Man being squashed by a big footThe city government did not like how M was keeping his 100 acre property.  There were cars, equipment and other items on the property.  Some of this spilled over on to a municipal  road allowance.  So the city decided to take action.  It simply could not allow this eyesore to continue.

So they sent in the enforcers.  everywhere and it was unsightly.  It entered the road allowance and part of M’s property.  It removed some of the chattels.  Then it added the cost of the clean up to M’s tax bill.  It then sought a court order to have force M to clean up his property.

Now what could possibly be wrong with what the city did? Well thing about this- what if M was your neighbour? What would you have done? Would you have the right to clean up his property and then charge him for it?

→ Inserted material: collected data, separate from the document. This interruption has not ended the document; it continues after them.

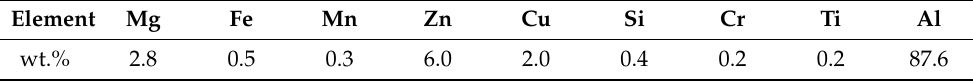
Table 1. Chemical compositions (wt.%) of 7075 aviation actuator aluminum alloy. Element Mg Fe Mn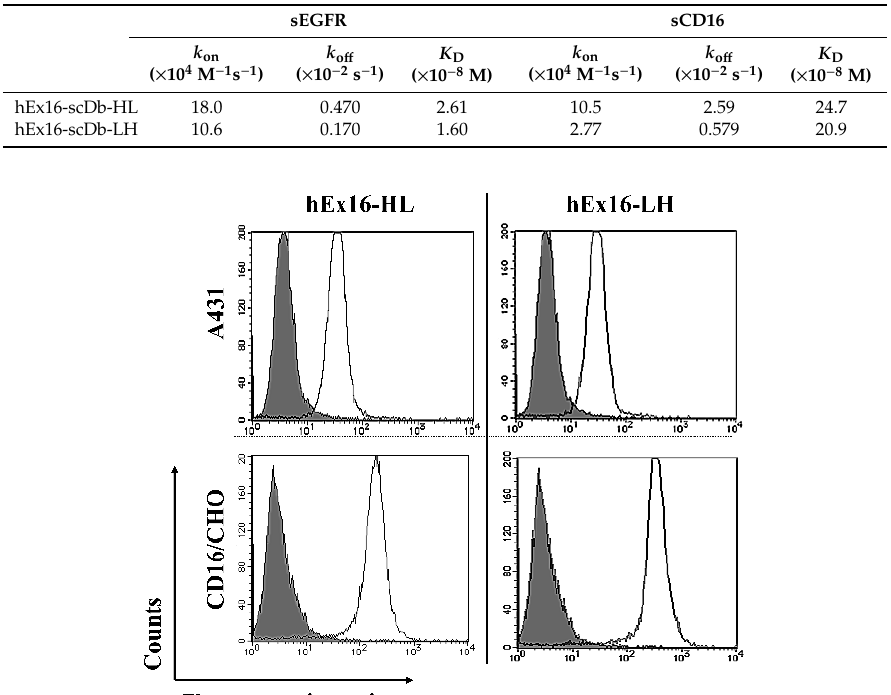
Table 2. Binding parameters of hEx16-scDbs obtained using surface plasmon resonance spectroscopy.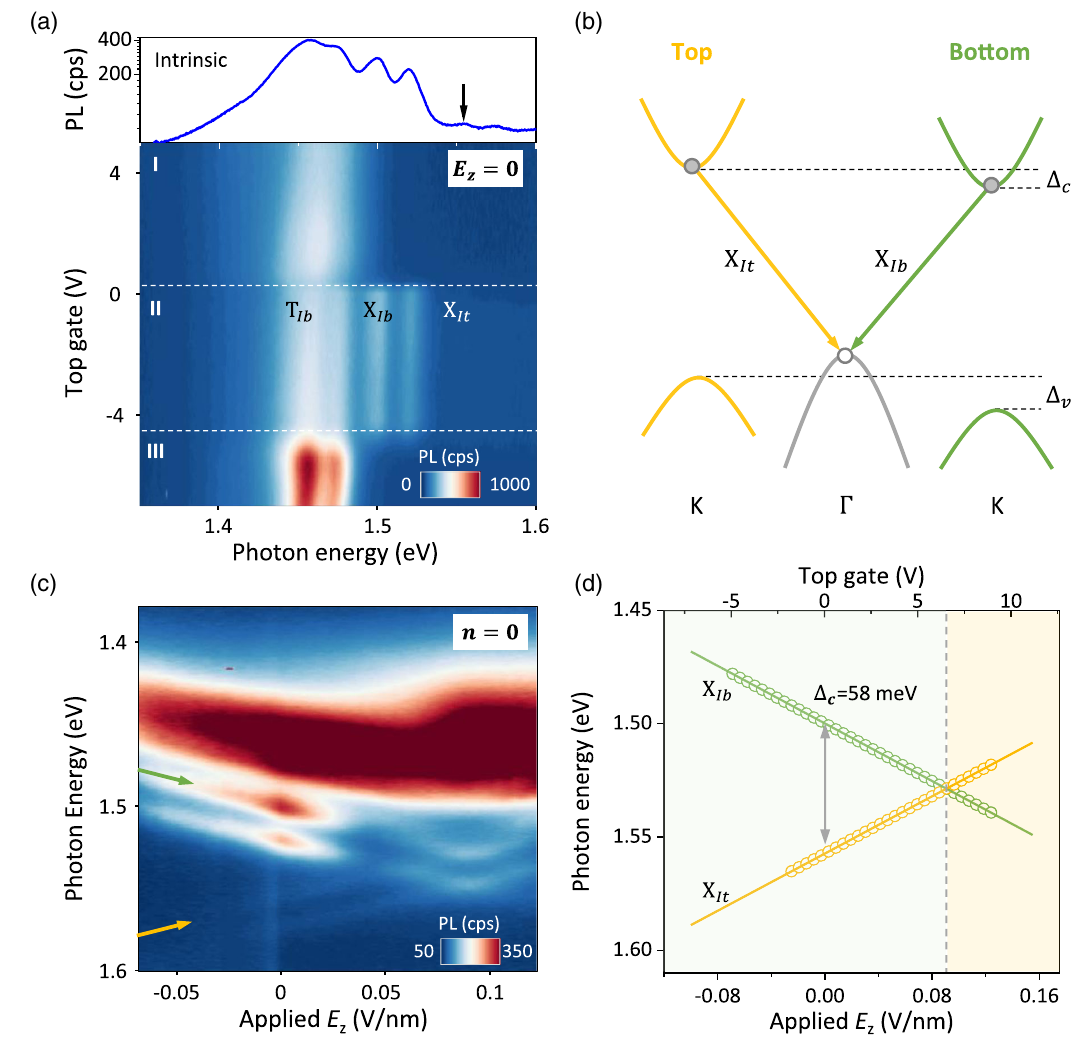
FIG. 4. Doping-dependent and electric-field-dependent photoluminescence spectrum of Γ - K interlayer excitons in the 3 R -MoS 2 bilayer. (a) Contour plot of the doping-dependent PL spectrum of momentum-indirect interlayer excitons in the 3 R -MoS 2 bilayer without an external electric field. The gate voltage is applied proportionally on top and bottom gates with relation V doping, from low energy to high energy, three pairs of peaks indicate T (interlayer Γ - K exciton), respectively; X region II with the black arrow denoting the X stacked MoS 2 bilayer at K points of the Brillouin zone and momentum-indirect Γ - K transitions. Δ offset and valence band offset at K points, respectively. (c) Contour plot of the electric-field-dependent PL spectrum in the 3 R -MoS 2 bilayer with zero doping. The green (yellow) arrow denotes the interlayer exciton X top and bottom gates with relation V denote the linear fitting results. The dashed gray line denotes the same energy of X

As the British judge Lord Denning said in Southam v Smout [1964] 1QB 308 quoting William Pitt, 1st Earl of Chaltham

“The poorest man may in his cottage bid defiance to all the forces of the Crown. It may be frail—its roof may shake—the wind may blow through it—the storm may enter—the rain may enter—but the King of England cannot enter—all his force dares not cross the threshold of the ruined tenement.” So be it—unless he has justification by law.

 

This was a clear case of trespass by the city. M had not broken any laws or zoning by-laws. So the city simply had no right to enter his property, much less to clean it up and send him the bill. The city cannot take action against you simply because they do not like what you did. They can only do so if you are breaking the law.

We still live in a nation that is ruled by laws, not by the desires of the government or its representatives.

The trial judge here thought that this was a case of an overzealous city employee and a citizen who did not like government authority. He felt this was a case that should not have occurred. He refused to give costs to M even though M, effectively, won the case.

Here is the problem with that: the city sued M, not the other way around. There is no way that M could have avoided the lawsuit (other than complying with the request of the city). So while the action probably should not have occurred, it is difficult to see how this was M’s fault.

Luckily for M, the Court of Appeal reversed this ruling and awarded him costs.